Aim of the task.
Would you please output, word for word, the span of the listing below that opens on the line containing "<td>Socks</td>" and closes on the line containing "<td>0.973990</td>"? Include both ends and nothing more.

START Supplied material

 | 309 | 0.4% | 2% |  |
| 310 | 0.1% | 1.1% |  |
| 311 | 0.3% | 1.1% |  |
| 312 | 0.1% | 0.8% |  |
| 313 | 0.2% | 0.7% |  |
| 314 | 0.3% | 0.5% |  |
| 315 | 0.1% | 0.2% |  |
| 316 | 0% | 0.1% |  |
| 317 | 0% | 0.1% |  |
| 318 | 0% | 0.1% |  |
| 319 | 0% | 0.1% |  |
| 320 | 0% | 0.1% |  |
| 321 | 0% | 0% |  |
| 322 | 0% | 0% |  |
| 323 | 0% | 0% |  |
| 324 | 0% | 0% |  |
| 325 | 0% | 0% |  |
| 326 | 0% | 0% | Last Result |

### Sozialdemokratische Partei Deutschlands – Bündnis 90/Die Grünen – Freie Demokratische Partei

END Supplied material
START Supplied material

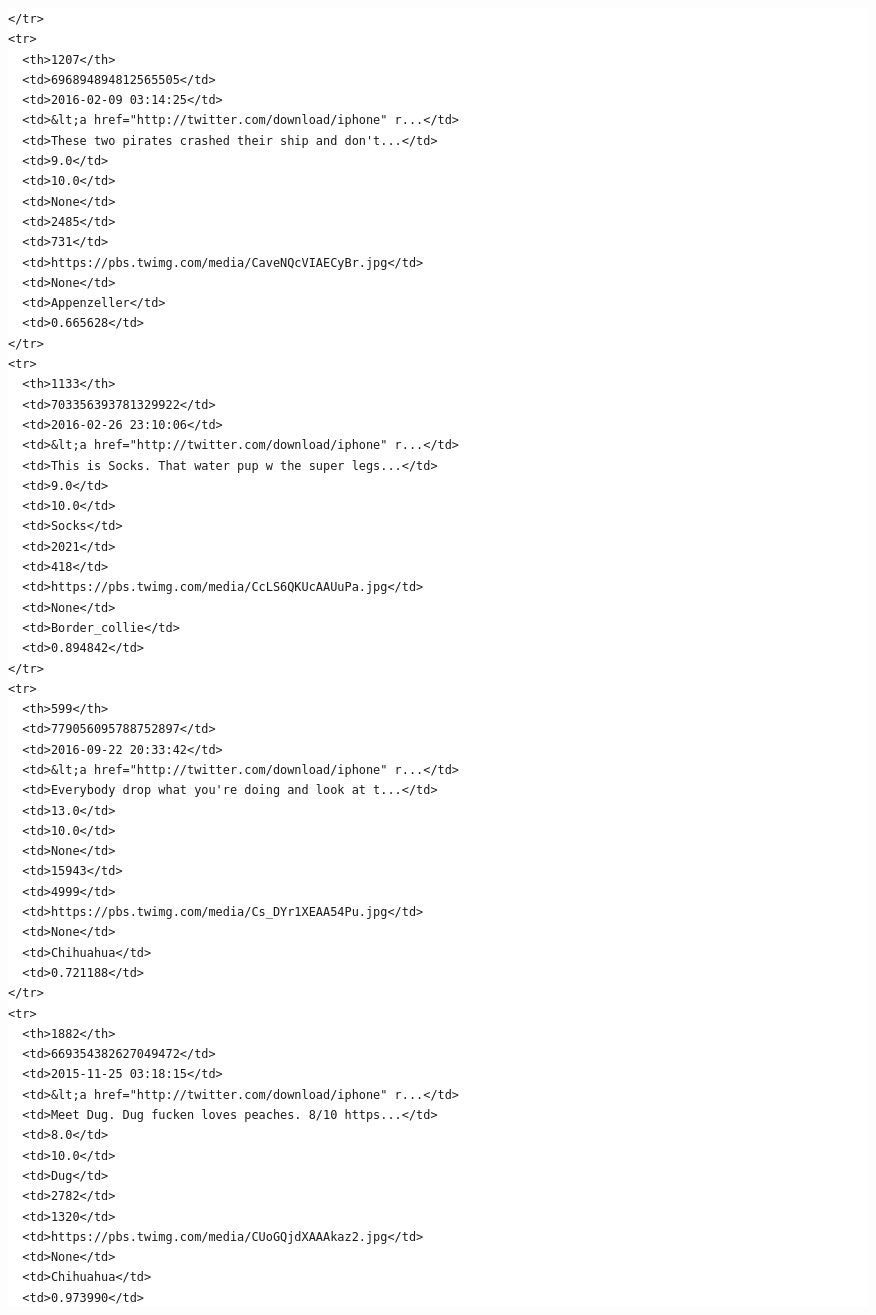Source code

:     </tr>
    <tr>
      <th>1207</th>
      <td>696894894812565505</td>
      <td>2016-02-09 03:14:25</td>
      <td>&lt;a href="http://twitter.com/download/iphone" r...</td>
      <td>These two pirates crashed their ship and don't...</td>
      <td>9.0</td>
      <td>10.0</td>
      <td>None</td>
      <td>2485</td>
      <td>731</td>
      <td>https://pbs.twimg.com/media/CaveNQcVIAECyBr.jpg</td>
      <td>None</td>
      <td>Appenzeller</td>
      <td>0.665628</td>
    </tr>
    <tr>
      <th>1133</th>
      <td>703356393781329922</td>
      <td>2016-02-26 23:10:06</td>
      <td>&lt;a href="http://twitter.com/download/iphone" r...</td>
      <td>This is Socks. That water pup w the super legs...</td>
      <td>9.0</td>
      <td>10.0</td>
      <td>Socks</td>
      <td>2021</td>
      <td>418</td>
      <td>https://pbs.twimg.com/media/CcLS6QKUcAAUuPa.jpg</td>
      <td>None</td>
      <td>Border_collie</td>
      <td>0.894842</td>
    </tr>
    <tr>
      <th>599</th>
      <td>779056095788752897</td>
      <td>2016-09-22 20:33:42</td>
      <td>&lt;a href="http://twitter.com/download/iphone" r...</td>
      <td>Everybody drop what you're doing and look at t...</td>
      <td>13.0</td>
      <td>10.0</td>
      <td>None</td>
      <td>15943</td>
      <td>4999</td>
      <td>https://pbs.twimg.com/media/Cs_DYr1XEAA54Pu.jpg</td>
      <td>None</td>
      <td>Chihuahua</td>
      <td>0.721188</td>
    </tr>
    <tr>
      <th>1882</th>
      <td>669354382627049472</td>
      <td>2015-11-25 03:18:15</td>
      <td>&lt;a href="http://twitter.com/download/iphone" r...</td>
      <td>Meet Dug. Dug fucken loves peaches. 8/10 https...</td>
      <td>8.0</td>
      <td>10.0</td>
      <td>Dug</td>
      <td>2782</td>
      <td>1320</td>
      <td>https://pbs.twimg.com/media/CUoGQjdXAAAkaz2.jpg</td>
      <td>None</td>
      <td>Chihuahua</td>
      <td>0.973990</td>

END Supplied material
START Supplied material

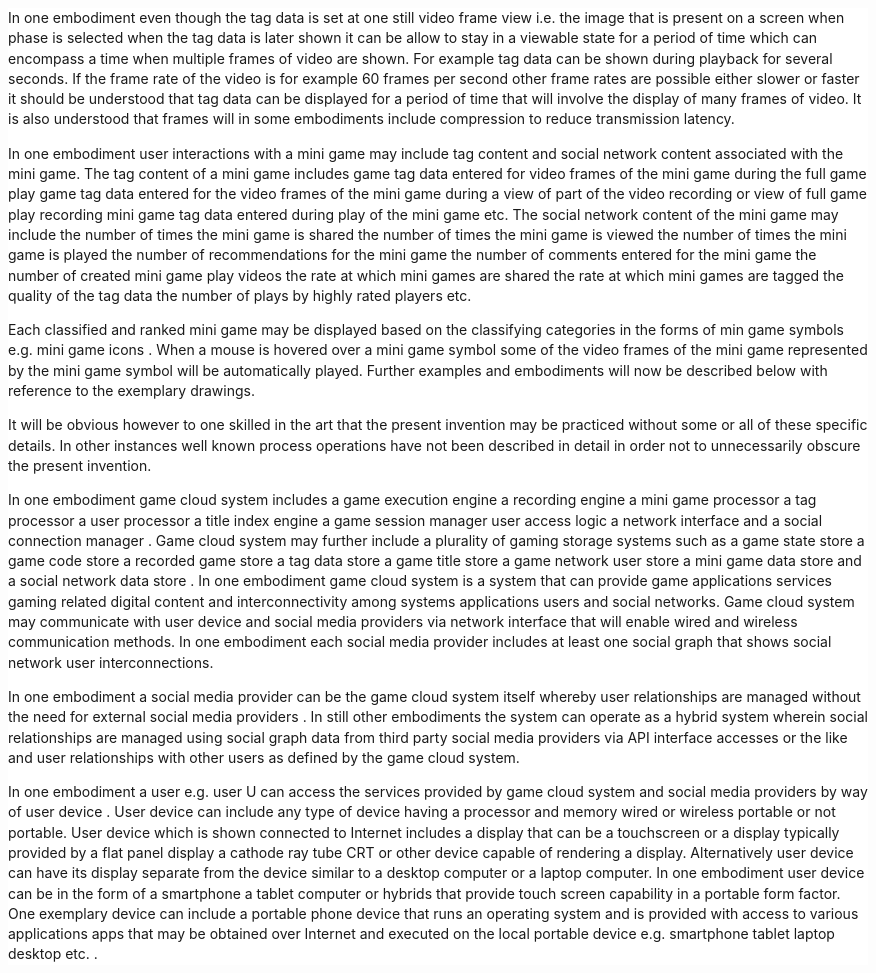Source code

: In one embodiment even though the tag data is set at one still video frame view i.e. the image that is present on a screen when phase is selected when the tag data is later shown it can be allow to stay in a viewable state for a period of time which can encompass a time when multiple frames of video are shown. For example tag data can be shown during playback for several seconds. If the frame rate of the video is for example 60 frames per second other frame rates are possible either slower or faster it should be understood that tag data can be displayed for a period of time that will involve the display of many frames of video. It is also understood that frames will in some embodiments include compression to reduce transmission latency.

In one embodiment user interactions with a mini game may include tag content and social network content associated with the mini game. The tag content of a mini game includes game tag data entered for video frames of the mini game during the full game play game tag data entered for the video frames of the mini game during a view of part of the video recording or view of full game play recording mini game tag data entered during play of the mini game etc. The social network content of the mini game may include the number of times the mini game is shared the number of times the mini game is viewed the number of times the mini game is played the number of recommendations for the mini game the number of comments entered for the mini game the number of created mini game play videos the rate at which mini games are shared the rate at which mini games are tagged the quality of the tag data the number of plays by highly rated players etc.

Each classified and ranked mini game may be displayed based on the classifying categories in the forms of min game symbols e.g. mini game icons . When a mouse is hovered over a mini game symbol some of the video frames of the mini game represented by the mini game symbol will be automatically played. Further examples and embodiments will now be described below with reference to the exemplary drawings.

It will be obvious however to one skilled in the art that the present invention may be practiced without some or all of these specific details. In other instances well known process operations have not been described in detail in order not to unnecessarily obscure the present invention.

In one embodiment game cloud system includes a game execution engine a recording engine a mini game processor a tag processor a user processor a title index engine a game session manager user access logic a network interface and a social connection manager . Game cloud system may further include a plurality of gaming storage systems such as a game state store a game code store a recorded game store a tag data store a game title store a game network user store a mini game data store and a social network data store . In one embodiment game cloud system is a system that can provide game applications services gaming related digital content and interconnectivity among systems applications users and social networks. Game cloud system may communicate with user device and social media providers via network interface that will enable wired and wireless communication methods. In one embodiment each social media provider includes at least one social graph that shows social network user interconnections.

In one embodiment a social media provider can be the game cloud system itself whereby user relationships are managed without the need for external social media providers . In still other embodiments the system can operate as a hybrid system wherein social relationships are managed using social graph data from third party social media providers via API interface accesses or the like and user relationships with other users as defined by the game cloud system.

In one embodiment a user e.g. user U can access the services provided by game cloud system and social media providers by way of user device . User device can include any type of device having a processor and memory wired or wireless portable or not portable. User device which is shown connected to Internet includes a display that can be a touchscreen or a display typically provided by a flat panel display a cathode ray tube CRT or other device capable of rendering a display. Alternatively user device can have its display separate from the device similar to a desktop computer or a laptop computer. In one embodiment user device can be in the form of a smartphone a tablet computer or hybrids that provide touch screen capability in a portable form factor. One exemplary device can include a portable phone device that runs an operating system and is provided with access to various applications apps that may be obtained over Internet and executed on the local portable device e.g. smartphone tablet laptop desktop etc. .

END Supplied material

Result for this exercise.
      <td>Socks</td>
      <td>2021</td>
      <td>418</td>
      <td>https://pbs.twimg.com/media/CcLS6QKUcAAUuPa.jpg</td>
      <td>None</td>
      <td>Border_collie</td>
      <td>0.894842</td>
    </tr>
    <tr>
      <th>599</th>
      <td>779056095788752897</td>
      <td>2016-09-22 20:33:42</td>
      <td>&lt;a href="http://twitter.com/download/iphone" r...</td>
      <td>Everybody drop what you're doing and look at t...</td>
      <td>13.0</td>
      <td>10.0</td>
      <td>None</td>
      <td>15943</td>
      <td>4999</td>
      <td>https://pbs.twimg.com/media/Cs_DYr1XEAA54Pu.jpg</td>
      <td>None</td>
      <td>Chihuahua</td>
      <td>0.721188</td>
    </tr>
    <tr>
      <th>1882</th>
      <td>669354382627049472</td>
      <td>2015-11-25 03:18:15</td>
      <td>&lt;a href="http://twitter.com/download/iphone" r...</td>
      <td>Meet Dug. Dug fucken loves peaches. 8/10 https...</td>
      <td>8.0</td>
      <td>10.0</td>
      <td>Dug</td>
      <td>2782</td>
      <td>1320</td>
      <td>https://pbs.twimg.com/media/CUoGQjdXAAAkaz2.jpg</td>
      <td>None</td>
      <td>Chihuahua</td>
      <td>0.973990</td>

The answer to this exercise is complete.